Document source
====
L'Académie du Festival d'Aix sonorise le Cours Mirabeau
Ce concert qui célèbre un double anniversaire (les 75 ans du Festival, les 25 ans de l’Académie) fait une habile jonction entre l'identité Mozartienne du Festival aixois, et un tout autre répertoire, ouvrant les portes d’un jardin secret, la musique cubaine. En effet, la soirée offerte par les chanteurs académiciens (guidés par Darrell Babidge et Adam Nielsen) vient parsemer les pages mozartiennes les plus pétillantes, succinctement contextualisés par le dramaturge maison Timothée Picard, tandis que l’Orchestre Balthasar Neumann s’épanouit sur le plan des décibels et du groove, dans ce répertoire cross over – alliage singulier de savant et de populaire – qu’est la musique cubaine. Timothée Picard rappelle les liens privilégiés entre Thomas Hengelbrock et Cuba, qui se traduisent notamment par la présence de musiciens cubains dans l’orchestre comptant pas moins de 28 nationalités différentes.
La soirée aux -jeunes- étoiles se place sous la protection du Roi René, statue surplombant la scène, et qui fait exactement face au chef, à la tête de sa phalange, comme à celle du « mentorat » de direction d’orchestre (contrepoint à l’Académie de chant et de musique de chambre).
L’ouverture de Così fan tutte (opéra qui sera mis en scène au Théâtre de l'Archevêché durant le Festival) donne le coup d’envoi de la soirée, qui ébroue les forces vibratoires de la scène, dans l’épais silence végétal du Cours Mirabeau, le chef étant comme sur les starting blocks. Il imprime un tempo très rapide, qui ne reposera que sur les indications de sa gestique, baguette ancrée vers le sol, bras gauche et droit réunis dans quelques volutes ou spirales, ou distincts selon le va-et-vient des pupitres. Il imprime une énergie volcanique à ses musiciens.
Les instruments donnent, en dépit de la rutilance sonorisée, une douceur seyante à la croisée de ces répertoires et traditions. Les cordes déplient d’heureuses volutes, les cuivres leur scintillance. Car pour atteindre le public venu nombreux se presser autour des barrières du périmètre réservé, le concert en plein air, tradition festive et populaire oblige, est sonorisé (avec les conséquences acoustiques et expressives que cela peut entraîner : perdant en finesse, pétillance, éclat, qui font ces répertoires).
====
Consigne A
Selon le document source, combien de nationalités différentes compte l'Orchestre Balthasar Neumann ?
Consigne B
Recopiez le passage du document source qui va de « La soirée aux » jusqu'à « à ses musiciens. », en substituant « signal de départ » à « coup d’envoi ».
Le matériel qui suit n'a aucun rapport avec le document source.

Données
====
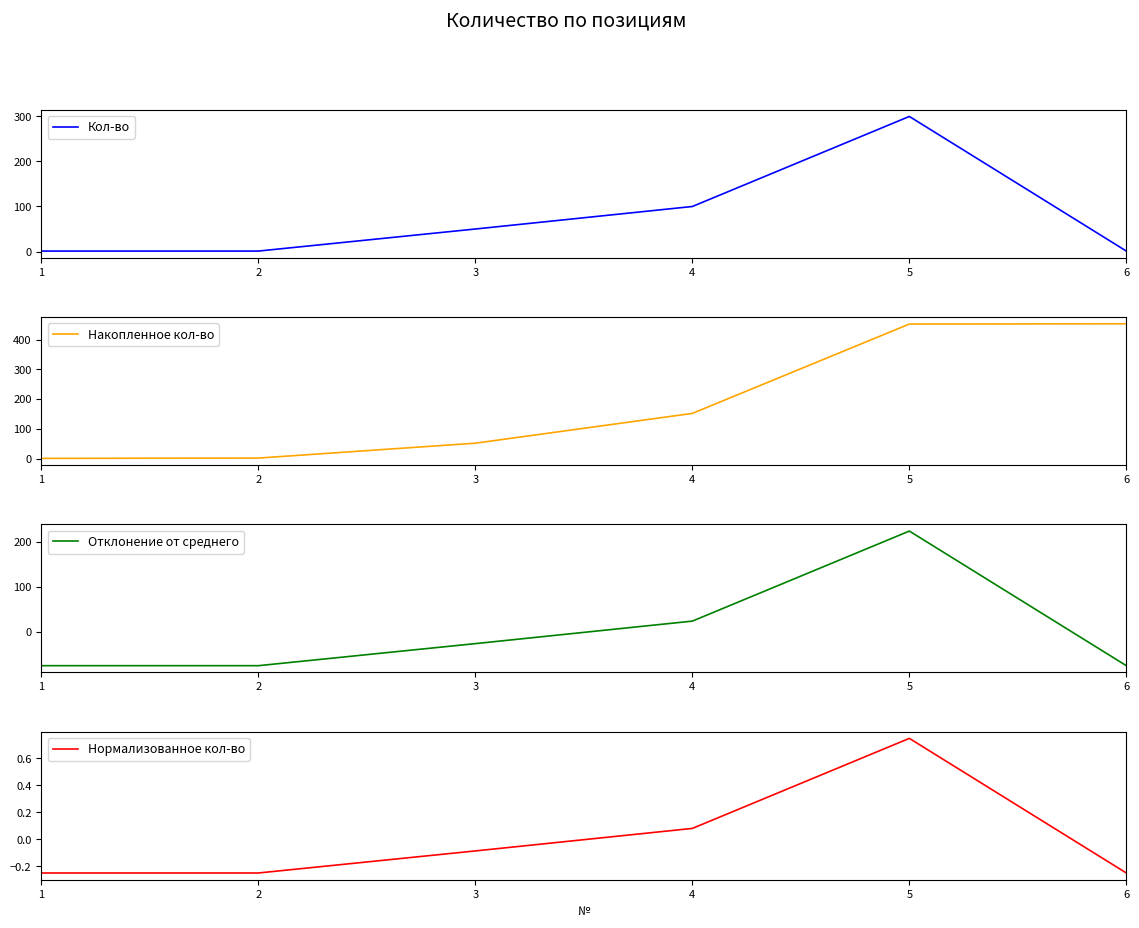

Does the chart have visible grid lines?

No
====
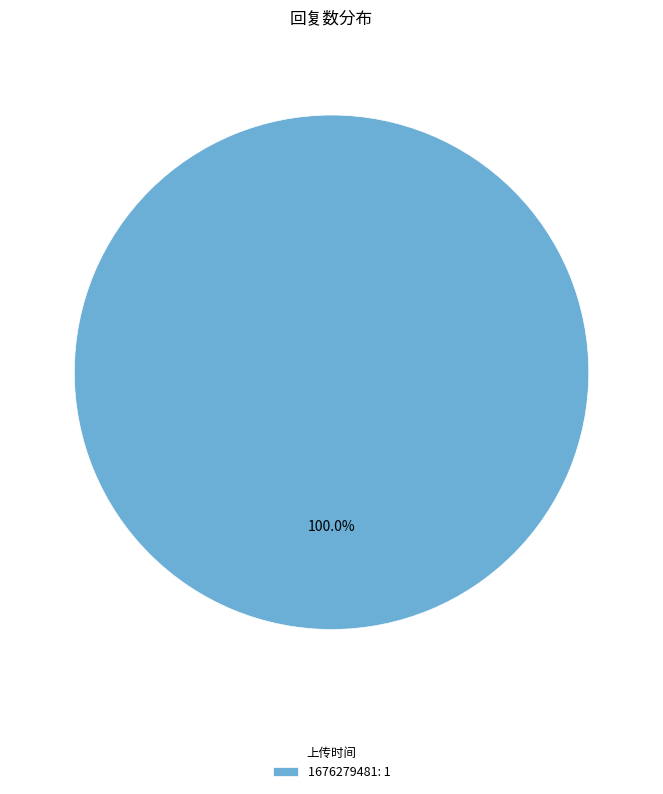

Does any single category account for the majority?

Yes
====
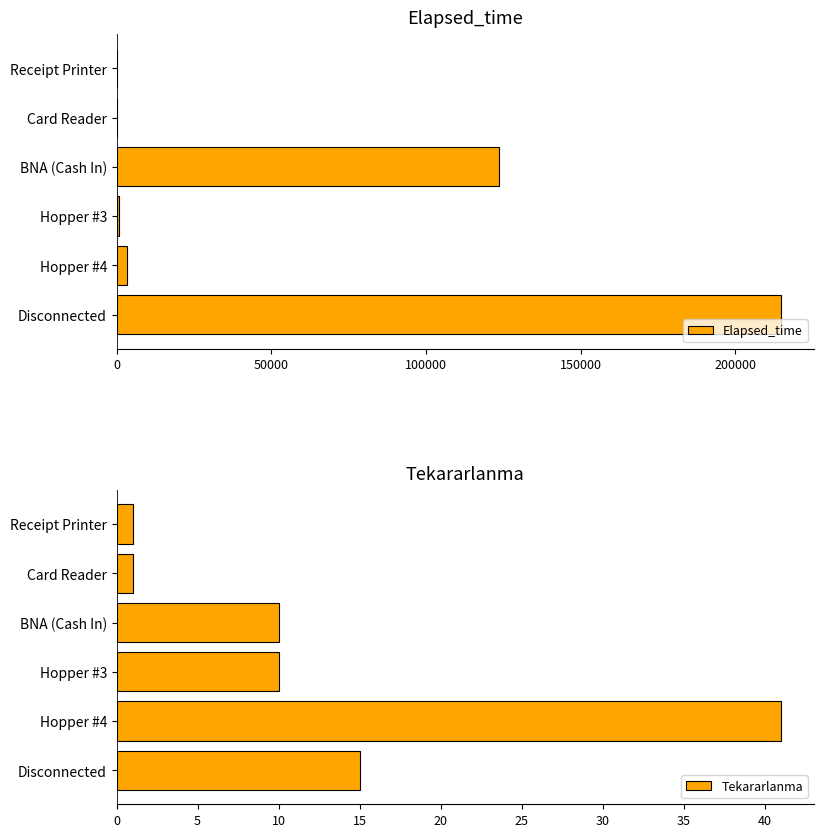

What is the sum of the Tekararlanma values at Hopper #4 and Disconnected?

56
====
Réponse attendue A
Pas moins de 28 nationalités différentes.

Réponse attendue B
La soirée aux -jeunes- étoiles se place sous la protection du Roi René, statue surplombant la scène, et qui fait exactement face au chef, à la tête de sa phalange, comme à celle du « mentorat » de direction d’orchestre (contrepoint à l’Académie de chant et de musique de chambre).
L’ouverture de Così fan tutte (opéra qui sera mis en scène au Théâtre de l'Archevêché durant le Festival) donne le signal de départ de la soirée, qui ébroue les forces vibratoires de la scène, dans l’épais silence végétal du Cours Mirabeau, le chef étant comme sur les starting blocks. Il imprime un tempo très rapide, qui ne reposera que sur les indications de sa gestique, baguette ancrée vers le sol, bras gauche et droit réunis dans quelques volutes ou spirales, ou distincts selon le va-et-vient des pupitres. Il imprime une énergie volcanique à ses musiciens.